# I lost weight !



## Barbie1 (Aug 19, 2017)

down another pound almost 2 pounds 
I really cut down on eating snacks / soda and junk food or any alcohol.Today is my cheat day though and its time to eat I give myself one cheat day a week which is usually saturday and eat whatever I have been craving!


----------



## theblendingqueen (Aug 30, 2017)

Keep up the good work ! Don't forget the sport. It's also a good factor in losing weight.


----------



## toupeemoor (Nov 2, 2017)

Good job and keep up the good work


----------



## juraseka (Nov 8, 2017)

It's amazing how much weight we can lose just by removing junk food, and how quickly you can gain it back when you start again!


----------



## toupeemoor (Nov 10, 2017)

That's great news!
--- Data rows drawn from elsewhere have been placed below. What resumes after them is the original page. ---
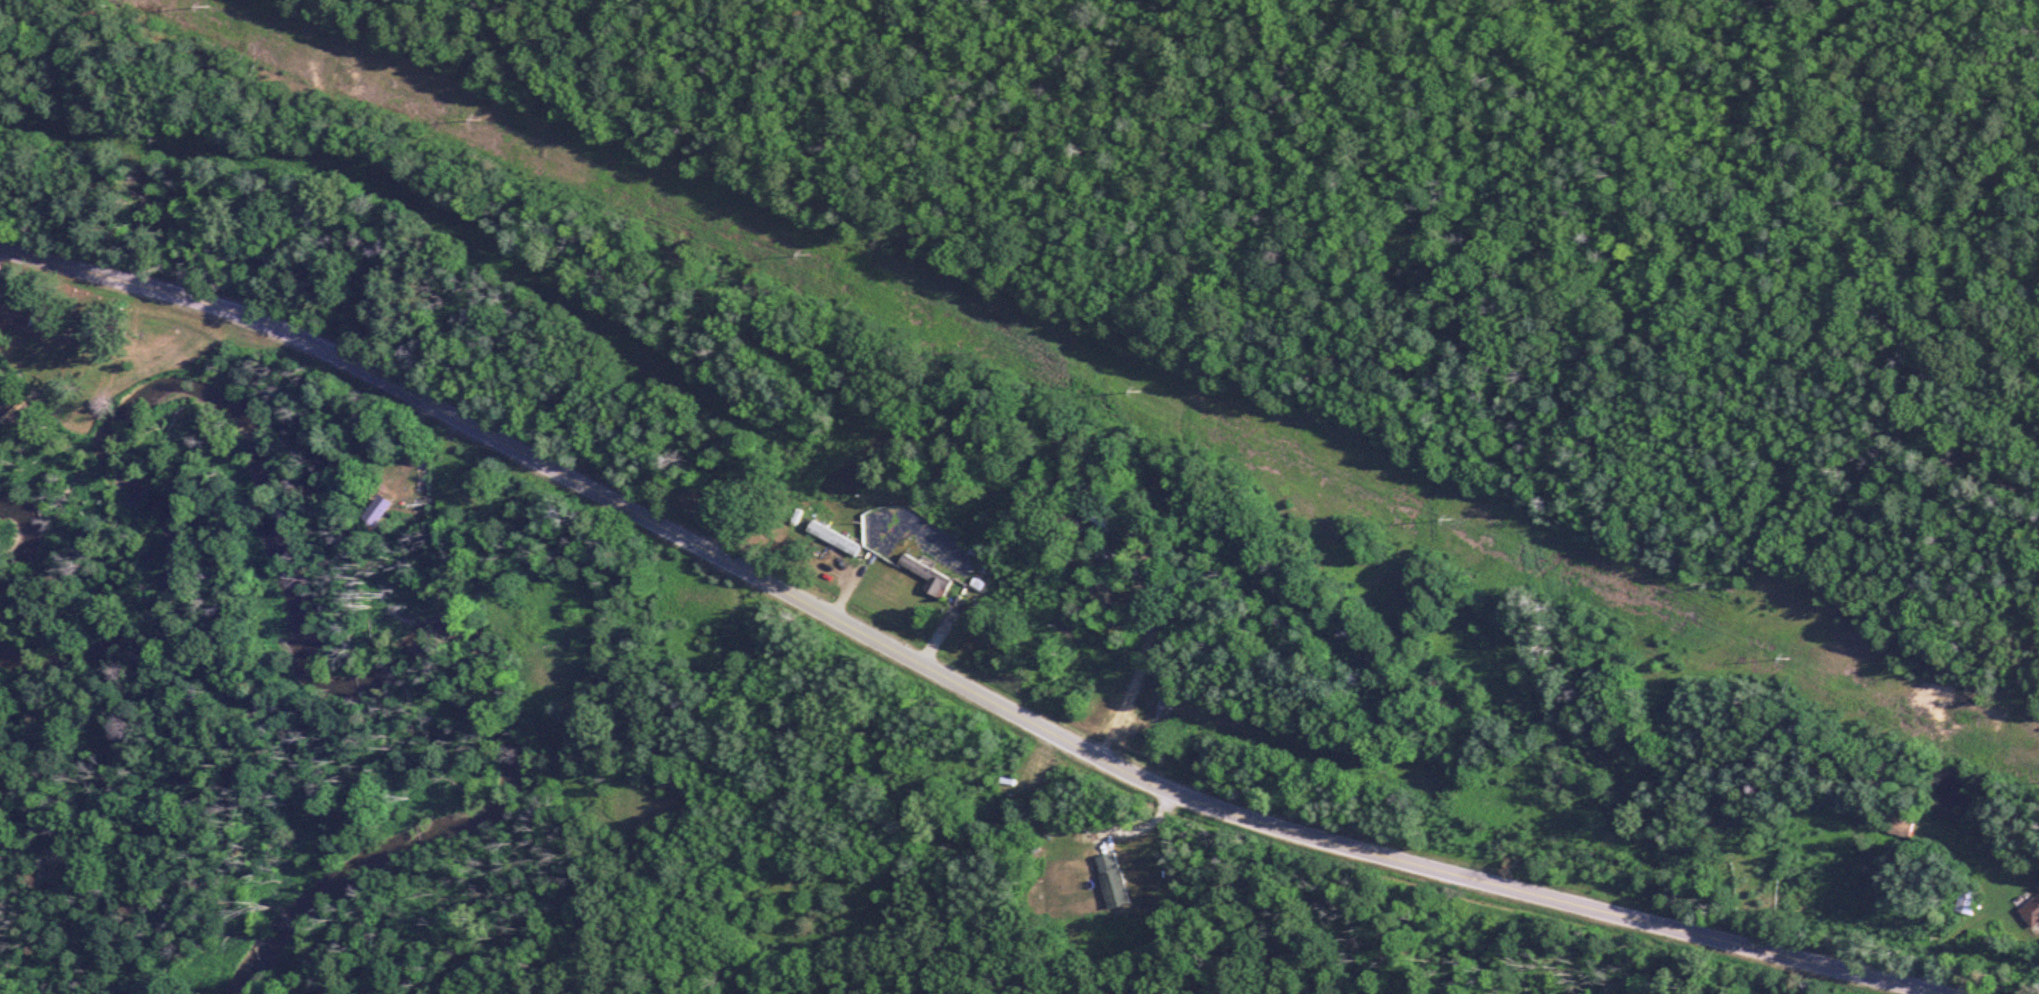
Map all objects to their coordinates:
building: (13, 311)
river: (25, 531)
building: (925, 577)
river: (297, 614)
road: (942, 680)
building: (1899, 822)
building: (1106, 870)
building: (1966, 903)
building: (2030, 910)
Keep up the good work! But remember, eating too much is still not a good thing even though it's your cheat day. There are still tons of healthy snacks that you can munch on during your cheat day. 80% Nutrition, 20% Exercise.  Abs are made in the kitchen, not in the gym.


----------



## toupeemoor (Dec 8, 2017)

Keep up the good work ^_^


----------



## angelazoe1 (Mar 20, 2018)

Congratulations. I always lose weight via eating less and ealier for dinner. Hope it may helps.


----------



## tamil1996 (May 4, 2018)

Thank You for sharing the informative post.


----------



## toupeemoor (May 18, 2018)

Keep up the good work!


----------